Kedutaan Besar AS di Turki mengumumkan penutupan Konsulat Jenderalnya di Adana sebagai langkah preventif terkait keselamatan, serta merekomendasikan agar staf non-esensial meninggalkan wilayah tersebut. Departemen Luar Negeri AS juga mengeluarkan peringatan kepada warganya agar segera meninggalkan Turki tenggara, menyusul pernyataan berbahaya terkait situasi keamanan.
“Pada 9 Maret 2026, Departemen Luar Negeri memerintahkan karyawan pemerintah AS yang tidak dalam keadaan darurat untuk meninggalkan Konsulat Jenderal Adana,” ungkap kedutaan dalam pernyataan resmi.
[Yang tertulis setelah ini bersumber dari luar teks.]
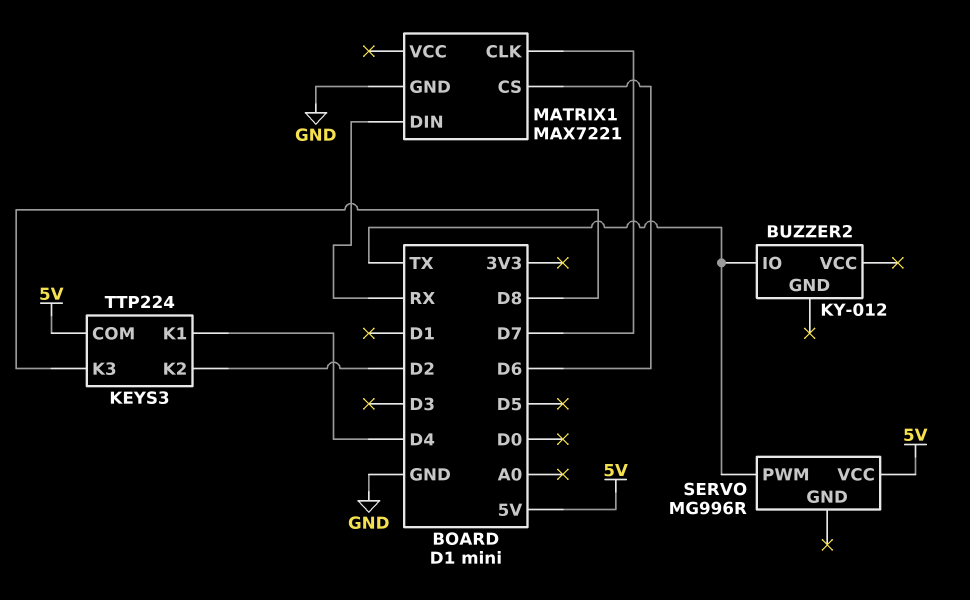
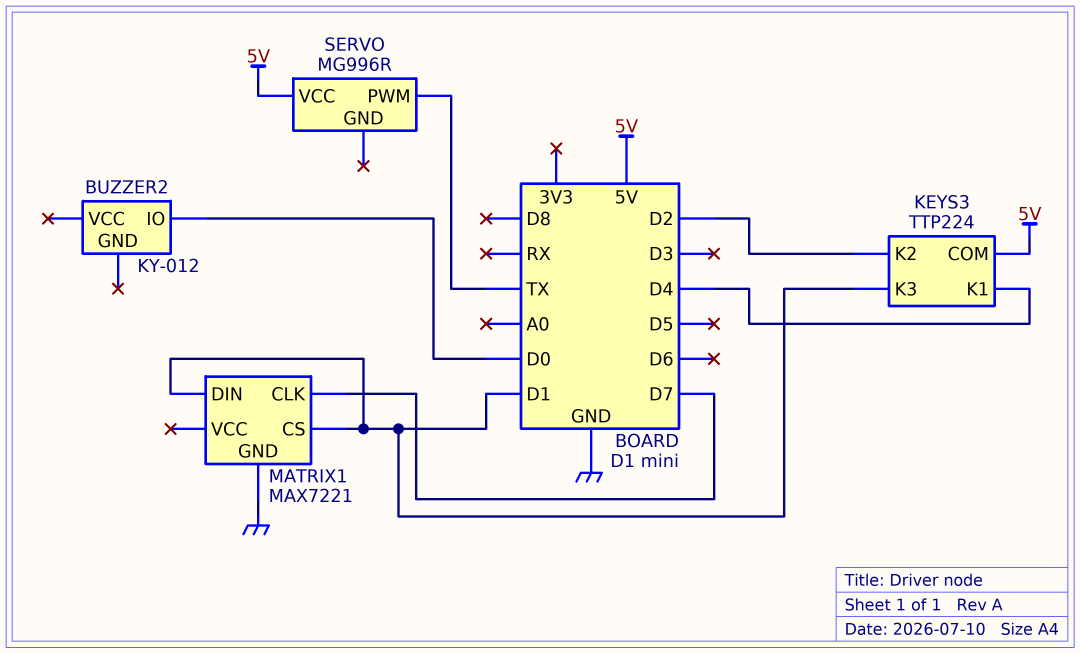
BUZZER2 pin IO: TX -> D0
KEYS3 pin K3: D8 -> D1
MATRIX1 pin CS: D6 -> D1
MATRIX1 pin DIN: RX -> D1

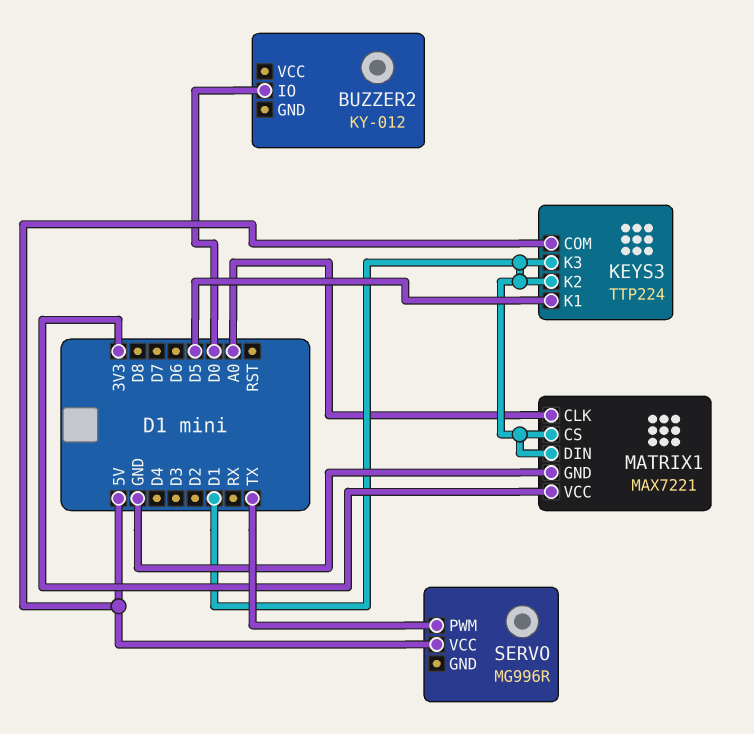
KEYS3 pin K1: D4 -> D5
KEYS3 pin K2: D2 -> D1
MATRIX1 pin CLK: D7 -> A0
MATRIX1 pin VCC: none -> 3V3

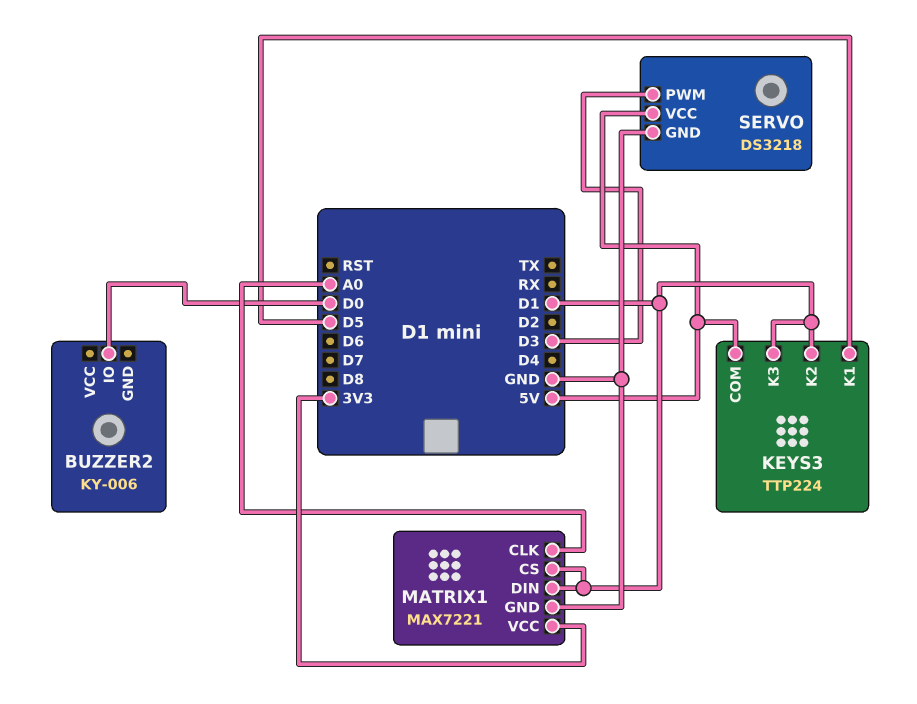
BUZZER2: KY-012 -> KY-006
SERVO: MG996R -> DS3218
SERVO pin GND: none -> GND
SERVO pin PWM: TX -> D3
Menyusul pernyataan tersebut, Kementerian Pertahanan Turki mengonfirmasi intercept rudal balistik lainnya yang diluncurkan dari Iran, yang berhasil dicegat oleh sistem pertahanan NATO di ruang udara Turki. Ini menandai insiden kedua dalam lima hari, menunjukkan kekhawatiran yang meningkat akan potensi ancaman dari sisi Iran. Ketegangan ini memaksa negara-negara dan organisasi internasional untuk mempertimbangkan langkah-langkah selanjutnya untuk menjaga stabilitas kawasan.